Study and Evaluation of Zn0.2Co0.8Fe2O4 Nanocrystalline Spinel Ferrites for Antimicrobial and Anticancer Applications

Abstract

Zinc-added cobalt ferrite with a composition of Zn_0.2Co_0.8Fe₂O₄ was synthesized using the sol–gel method with poly(vinyl alcohol) as a chelating agent. The structural properties of the as-synthesized ferrite were determined using X-ray diffraction and Fourier transform infrared spectroscopy (FTIR). The measured structural parameters revealed the formation of a single-phase cubic spinel structure in the sample. Various structural parameters were measured to identify the variations upon the addition of Zn²⁺. The surface of the sample was coated with SiO₂ and NH₂ to achieve better catalytic performance. The surface coating of the sample was confirmed using FTIR and energy-dispersive X-ray analysis (EDAX). The optical energy gap of the sample was calculated using a Tauc plot derived from the UV–vis spectra, and the Urbach energy of the sample was calculated.
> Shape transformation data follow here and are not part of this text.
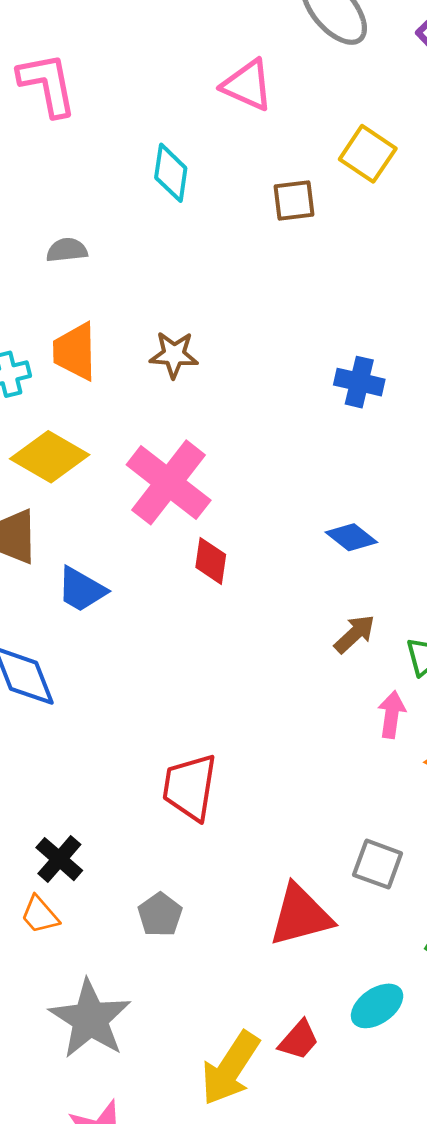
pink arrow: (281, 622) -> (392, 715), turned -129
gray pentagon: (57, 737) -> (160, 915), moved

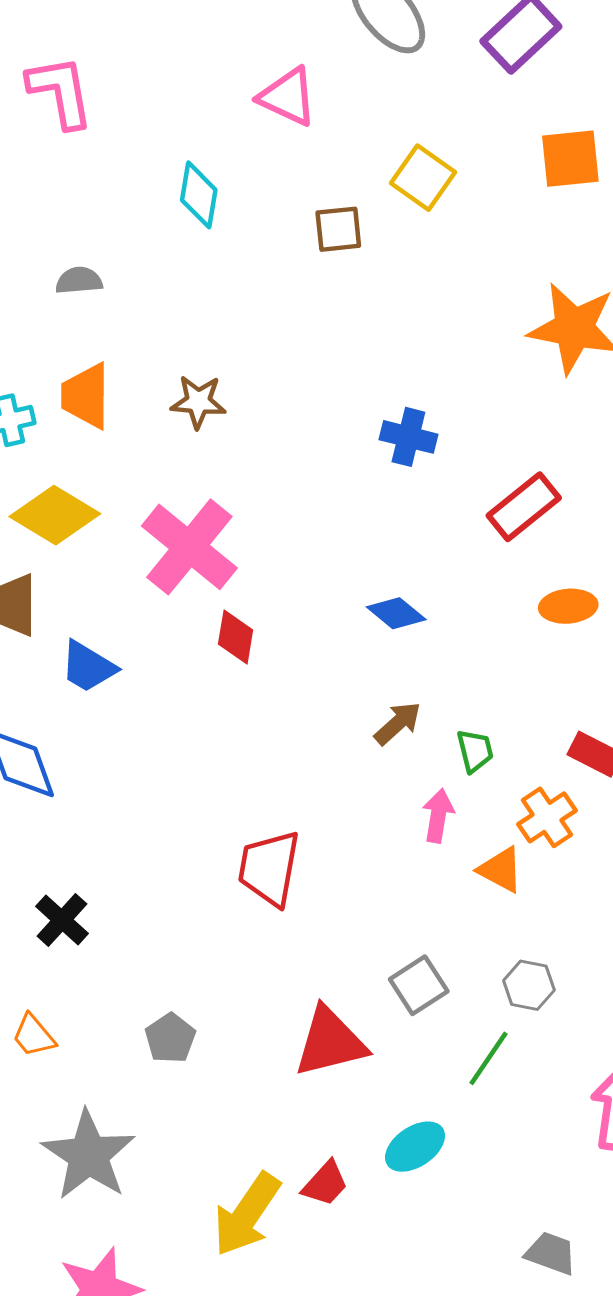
red trapezoid: (190, 787) -> (269, 868), moved
black cross: (59, 859) -> (62, 920), moved
gray square: (378, 864) -> (419, 985), turned 36

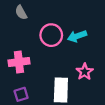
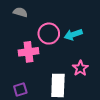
gray semicircle: (21, 12) -> (20, 12), turned 136
pink cross: (19, 62) -> (28, 52), moved

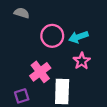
pink cross: (28, 52) -> (40, 72), moved, turned -30
pink star: (80, 68) -> (82, 61), moved

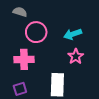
pink circle: (52, 36) -> (36, 32), moved
pink cross: (40, 72) -> (24, 59), moved, turned 36

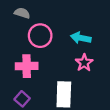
cyan arrow: (73, 34) -> (81, 38), turned 30
purple square: (20, 89) -> (22, 99), turned -32

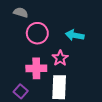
pink star: (84, 63) -> (60, 58), moved
pink cross: (27, 66) -> (36, 68), moved

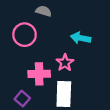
gray semicircle: (21, 12) -> (44, 11), moved
pink circle: (37, 33) -> (25, 35), moved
The bandgap energy and Urbach energy were determined to be 2.14 and 0.04 eV, respectively. This confirmed the semiconducting nature of the sample. Thermogravimetric analysis was performed using differential scanning calorimetry. Surface morphology and elemental analyses were performed using field-emission scanning electron microscopy (FESEM) with EDAX. The almost uniform size of the particles confirmed the effectiveness of the synthesis method. The direct-current electrical conductivity was measured using the two-probe method, and the dielectric properties were measured using an impedance analyzer in the frequency range of 100 Hz–10 MHz. The variations in the dielectric properties are also discussed in this study. The proposed cation distribution was confirmed using Mössbauer spectroscopy. Magnetic measurements were performed using a vibrating sample magnetometer, and the obtained magnetization (37.16 emu/g) and coercivity (0.209 Oe) confirmed the soft ferromagnetic nature of the Zn-added Co ferrite. The antibacterial and antifungal activities of Zn_0.2Co_0.8Fe₂O₄ against Escherichia coli and Aspergillus niger were evaluated. These findings suggest that Zn_0.2Co_0.8Fe₂O₄ nanoparticles have potential applications in biomedicine, such as in magnetic hyperthermia treatment and drug delivery systems.